But critics said the bill would give police broad power to determine what constitutes a riot and act as a restriction on peaceful protest. Rep. Chris England, D-Tuscaloosa, said the law as written gave police officers the right to decide what constituted danger, even if it involved peaceful protesters in a public square.
"It has a chilling effect on anybody who wants to go protest, who's likely to end up arrested because you want to make a choice in that moment on free speech," he said.
Treadaway said police officers needed "a lot of discretion" in making those calls.
Rep. A.J. McCampbell, D-Gallion, a former police officer, said the law as written would allow peaceful protestors to be arrested as rioters for the actions of an individual they might not know.
"The problem is if there are bad actors that have nothing to do with those that are doing the peaceful protests, then that's where the subjective decisions come into play," he said.
Black Democrats said Black people in Alabama already lived with discriminatory law enforcement practices.
"I've never seen you come to this podium not one time when a Black man has been brutally killed, assaulted, being spat upon, kicked, tasered, shot at, at the hands of law enforcement," said Rep. Juandalynn Givan, D-Birmingham.
McCampbell cited a recent story about a fight between a white teen and a Black teen at a mall in New Jersey, where police pinned and handcuffed the Black teen while not restraining the white teen.
"Laws, if applied justly and equitably, they are the best thing we can have," McCampbell said. "But if you are born Black, that equality fails to be something you expect."
────
### Request 1
Reproduce the passage on the Alabama riot bill word for word, in full.
The passage and the entries were taken from unrelated sources.
────
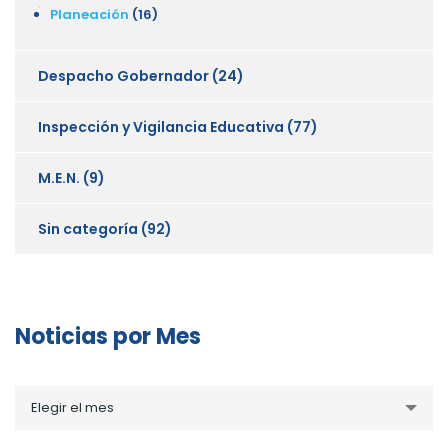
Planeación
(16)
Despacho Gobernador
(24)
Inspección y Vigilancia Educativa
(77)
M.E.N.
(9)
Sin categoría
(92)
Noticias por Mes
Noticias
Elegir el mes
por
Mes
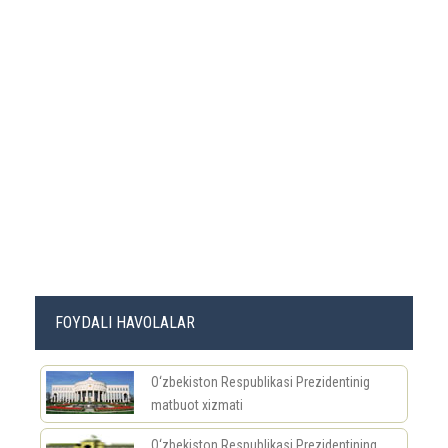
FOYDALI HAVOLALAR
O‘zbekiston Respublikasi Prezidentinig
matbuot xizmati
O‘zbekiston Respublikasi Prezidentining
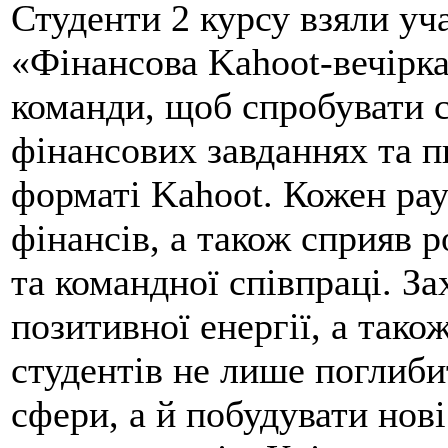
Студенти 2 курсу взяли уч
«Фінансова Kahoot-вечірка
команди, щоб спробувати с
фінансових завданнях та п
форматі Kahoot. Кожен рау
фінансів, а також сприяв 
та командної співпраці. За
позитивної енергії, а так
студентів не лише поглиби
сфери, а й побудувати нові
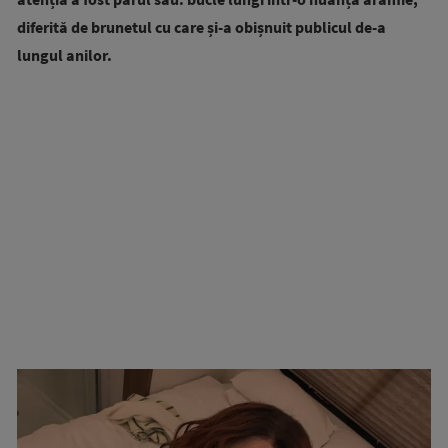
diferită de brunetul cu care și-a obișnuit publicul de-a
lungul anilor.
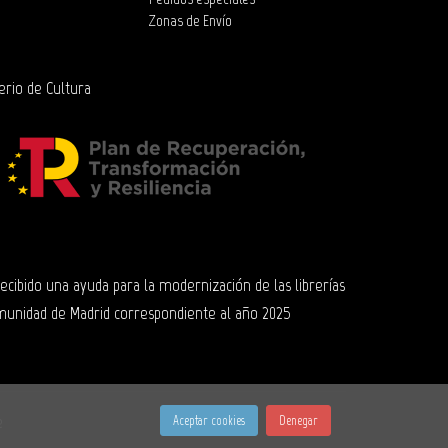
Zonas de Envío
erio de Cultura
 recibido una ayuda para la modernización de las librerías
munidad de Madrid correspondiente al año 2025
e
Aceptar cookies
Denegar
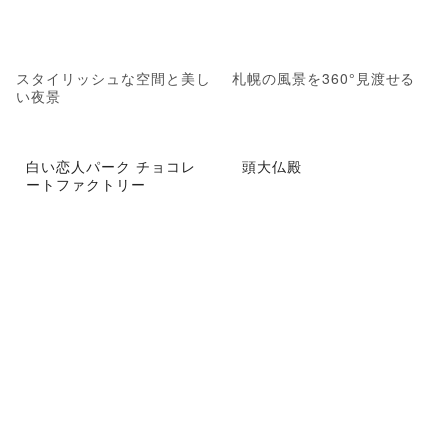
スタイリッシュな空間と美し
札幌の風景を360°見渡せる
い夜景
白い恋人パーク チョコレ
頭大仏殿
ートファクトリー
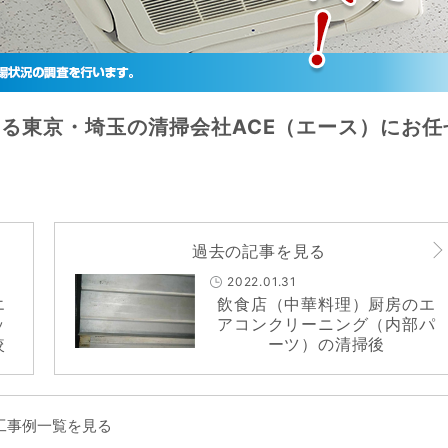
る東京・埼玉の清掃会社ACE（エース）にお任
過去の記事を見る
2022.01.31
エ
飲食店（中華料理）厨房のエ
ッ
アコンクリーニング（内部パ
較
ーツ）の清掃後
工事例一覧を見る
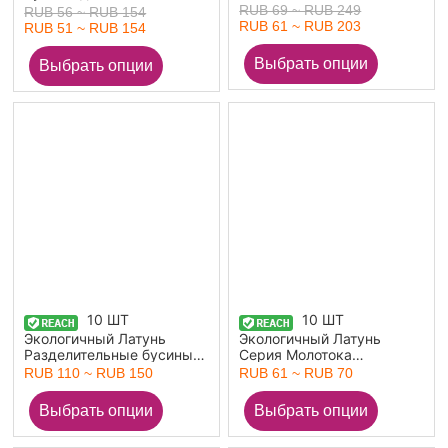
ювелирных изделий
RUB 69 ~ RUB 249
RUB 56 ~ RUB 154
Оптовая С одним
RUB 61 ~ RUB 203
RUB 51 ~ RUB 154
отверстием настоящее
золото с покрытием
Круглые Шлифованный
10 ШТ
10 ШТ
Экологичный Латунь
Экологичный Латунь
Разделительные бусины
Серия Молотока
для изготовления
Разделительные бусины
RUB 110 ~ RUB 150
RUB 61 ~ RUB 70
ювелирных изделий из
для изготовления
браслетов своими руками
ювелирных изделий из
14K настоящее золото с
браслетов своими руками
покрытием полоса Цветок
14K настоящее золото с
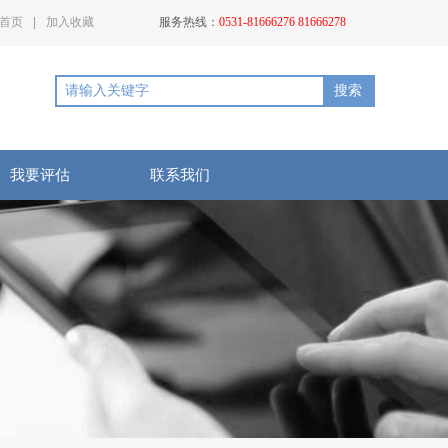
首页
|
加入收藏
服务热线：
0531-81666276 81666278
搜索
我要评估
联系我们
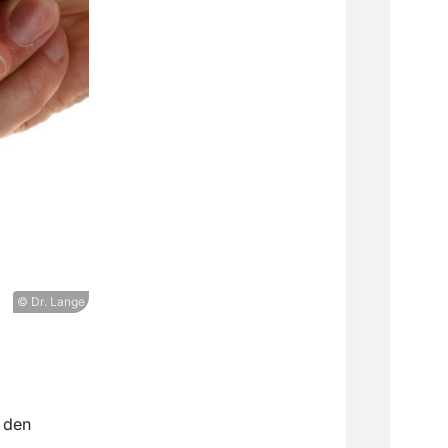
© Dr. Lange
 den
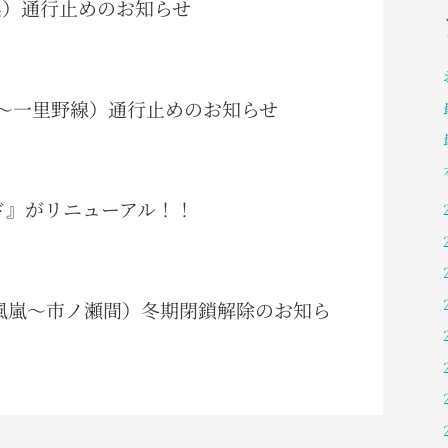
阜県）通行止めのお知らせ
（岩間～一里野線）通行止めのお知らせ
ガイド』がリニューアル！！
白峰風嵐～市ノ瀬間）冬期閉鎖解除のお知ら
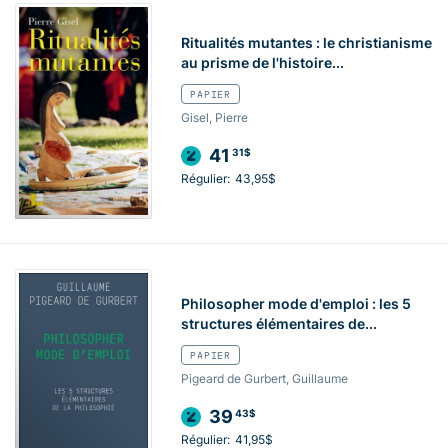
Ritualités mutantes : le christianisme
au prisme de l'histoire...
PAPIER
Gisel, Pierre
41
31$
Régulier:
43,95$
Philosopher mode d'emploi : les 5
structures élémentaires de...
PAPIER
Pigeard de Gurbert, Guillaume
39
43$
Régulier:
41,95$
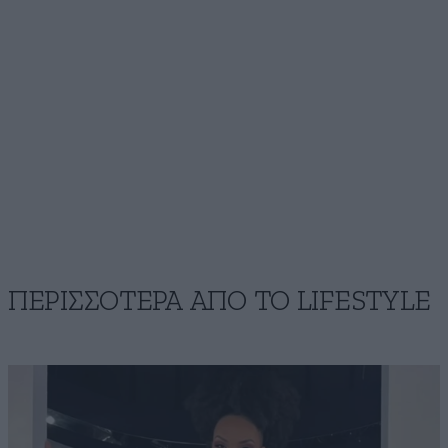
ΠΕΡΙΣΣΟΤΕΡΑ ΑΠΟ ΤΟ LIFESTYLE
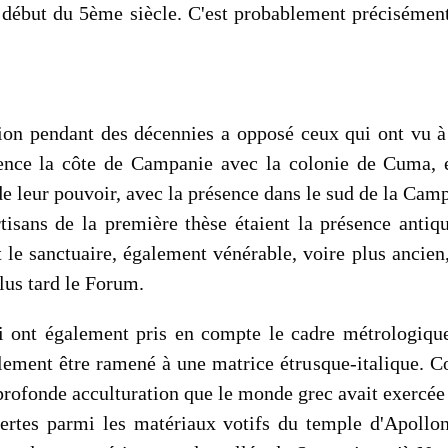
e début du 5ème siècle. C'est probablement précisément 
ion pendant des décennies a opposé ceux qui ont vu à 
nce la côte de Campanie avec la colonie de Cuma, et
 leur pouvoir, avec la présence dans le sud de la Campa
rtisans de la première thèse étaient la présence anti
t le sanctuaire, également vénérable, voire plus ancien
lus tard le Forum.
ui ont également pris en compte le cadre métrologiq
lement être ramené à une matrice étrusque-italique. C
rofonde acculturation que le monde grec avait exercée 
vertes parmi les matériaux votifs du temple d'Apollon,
────
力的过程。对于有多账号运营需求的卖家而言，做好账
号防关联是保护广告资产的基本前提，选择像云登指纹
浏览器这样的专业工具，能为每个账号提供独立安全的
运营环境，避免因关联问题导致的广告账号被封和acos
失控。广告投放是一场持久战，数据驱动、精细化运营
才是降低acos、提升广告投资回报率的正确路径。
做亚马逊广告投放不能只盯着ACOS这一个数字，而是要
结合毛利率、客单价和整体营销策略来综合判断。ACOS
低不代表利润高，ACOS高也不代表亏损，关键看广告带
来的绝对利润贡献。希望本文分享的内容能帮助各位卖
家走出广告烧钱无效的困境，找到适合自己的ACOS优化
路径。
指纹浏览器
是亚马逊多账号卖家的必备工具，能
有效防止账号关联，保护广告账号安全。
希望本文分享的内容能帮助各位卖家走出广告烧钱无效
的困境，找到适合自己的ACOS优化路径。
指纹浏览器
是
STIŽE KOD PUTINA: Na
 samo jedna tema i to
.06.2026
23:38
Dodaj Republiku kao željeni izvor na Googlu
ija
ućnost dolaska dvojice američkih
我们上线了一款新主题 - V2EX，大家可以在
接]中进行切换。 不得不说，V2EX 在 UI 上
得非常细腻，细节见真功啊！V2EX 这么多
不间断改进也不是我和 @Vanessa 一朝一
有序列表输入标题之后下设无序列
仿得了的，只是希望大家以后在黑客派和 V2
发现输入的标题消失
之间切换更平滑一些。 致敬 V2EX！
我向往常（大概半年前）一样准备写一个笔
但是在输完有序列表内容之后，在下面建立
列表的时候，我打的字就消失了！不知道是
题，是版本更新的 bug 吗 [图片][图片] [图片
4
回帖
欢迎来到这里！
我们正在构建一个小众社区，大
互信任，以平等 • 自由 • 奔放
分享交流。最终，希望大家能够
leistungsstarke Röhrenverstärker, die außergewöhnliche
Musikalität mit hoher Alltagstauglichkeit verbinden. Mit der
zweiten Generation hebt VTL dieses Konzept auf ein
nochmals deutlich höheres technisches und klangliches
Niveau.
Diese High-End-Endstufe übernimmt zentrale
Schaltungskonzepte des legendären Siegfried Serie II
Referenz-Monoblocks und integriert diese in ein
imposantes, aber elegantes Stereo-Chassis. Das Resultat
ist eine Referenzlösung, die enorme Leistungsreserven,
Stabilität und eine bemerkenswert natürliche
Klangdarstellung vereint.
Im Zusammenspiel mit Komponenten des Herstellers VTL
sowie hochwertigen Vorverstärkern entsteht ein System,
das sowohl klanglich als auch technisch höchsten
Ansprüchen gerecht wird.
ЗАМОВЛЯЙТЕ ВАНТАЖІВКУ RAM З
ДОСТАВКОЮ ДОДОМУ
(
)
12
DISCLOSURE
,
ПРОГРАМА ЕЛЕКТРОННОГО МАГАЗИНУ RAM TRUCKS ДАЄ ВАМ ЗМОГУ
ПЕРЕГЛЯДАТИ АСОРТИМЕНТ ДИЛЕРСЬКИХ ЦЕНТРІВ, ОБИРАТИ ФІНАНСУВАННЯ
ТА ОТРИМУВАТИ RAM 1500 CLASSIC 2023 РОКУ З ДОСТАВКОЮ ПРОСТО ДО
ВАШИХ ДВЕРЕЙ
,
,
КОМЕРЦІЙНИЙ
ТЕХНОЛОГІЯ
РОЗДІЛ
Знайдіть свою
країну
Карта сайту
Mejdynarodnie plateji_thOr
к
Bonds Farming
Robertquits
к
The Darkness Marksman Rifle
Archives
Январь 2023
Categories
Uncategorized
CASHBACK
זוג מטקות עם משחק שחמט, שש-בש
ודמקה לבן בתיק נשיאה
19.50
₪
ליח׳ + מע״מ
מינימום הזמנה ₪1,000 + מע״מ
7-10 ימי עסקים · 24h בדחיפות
────
### Request 2
Quote the stretch of the entries from the line containing "力的过程。对于有多账号运营需求的卖家而言，做好账" through the line containing "Musikalität mit hoher".

### Answer area 1
But critics said the bill would give police broad power to determine what constitutes a riot and act as a restriction on peaceful protest. Rep. Chris England, D-Tuscaloosa, said the law as written gave police officers the right to decide what constituted danger, even if it involved peaceful protesters in a public square.
"It has a chilling effect on anybody who wants to go protest, who's likely to end up arrested because you want to make a choice in that moment on free speech," he said.
Treadaway said police officers needed "a lot of discretion" in making those calls.
Rep. A.J. McCampbell, D-Gallion, a former police officer, said the law as written would allow peaceful protestors to be arrested as rioters for the actions of an individual they might not know.
"The problem is if there are bad actors that have nothing to do with those that are doing the peaceful protests, then that's where the subjective decisions come into play," he said.
Black Democrats said Black people in Alabama already lived with discriminatory law enforcement practices.
"I've never seen you come to this podium not one time when a Black man has been brutally killed, assaulted, being spat upon, kicked, tasered, shot at, at the hands of law enforcement," said Rep. Juandalynn Givan, D-Birmingham.
McCampbell cited a recent story about a fight between a white teen and a Black teen at a mall in New Jersey, where police pinned and handcuffed the Black teen while not restraining the white teen.
"Laws, if applied justly and equitably, they are the best thing we can have," McCampbell said. "But if you are born Black, that equality fails to be something you expect."

### Answer area 2
力的过程。对于有多账号运营需求的卖家而言，做好账
号防关联是保护广告资产的基本前提，选择像云登指纹
浏览器这样的专业工具，能为每个账号提供独立安全的
运营环境，避免因关联问题导致的广告账号被封和acos
失控。广告投放是一场持久战，数据驱动、精细化运营
才是降低acos、提升广告投资回报率的正确路径。
做亚马逊广告投放不能只盯着ACOS这一个数字，而是要
结合毛利率、客单价和整体营销策略来综合判断。ACOS
低不代表利润高，ACOS高也不代表亏损，关键看广告带
来的绝对利润贡献。希望本文分享的内容能帮助各位卖
家走出广告烧钱无效的困境，找到适合自己的ACOS优化
路径。
指纹浏览器
是亚马逊多账号卖家的必备工具，能
有效防止账号关联，保护广告账号安全。
希望本文分享的内容能帮助各位卖家走出广告烧钱无效
的困境，找到适合自己的ACOS优化路径。
指纹浏览器
是
STIŽE KOD PUTINA: Na
 samo jedna tema i to
.06.2026
23:38
Dodaj Republiku kao željeni izvor na Googlu
ija
ućnost dolaska dvojice američkih
我们上线了一款新主题 - V2EX，大家可以在
接]中进行切换。 不得不说，V2EX 在 UI 上
得非常细腻，细节见真功啊！V2EX 这么多
不间断改进也不是我和 @Vanessa 一朝一
有序列表输入标题之后下设无序列
仿得了的，只是希望大家以后在黑客派和 V2
发现输入的标题消失
之间切换更平滑一些。 致敬 V2EX！
我向往常（大概半年前）一样准备写一个笔
但是在输完有序列表内容之后，在下面建立
列表的时候，我打的字就消失了！不知道是
题，是版本更新的 bug 吗 [图片][图片] [图片
4
回帖
欢迎来到这里！
我们正在构建一个小众社区，大
互信任，以平等 • 自由 • 奔放
分享交流。最终，希望大家能够
leistungsstarke Röhrenverstärker, die außergewöhnliche
Musikalität mit hoher Alltagstauglichkeit verbinden. Mit der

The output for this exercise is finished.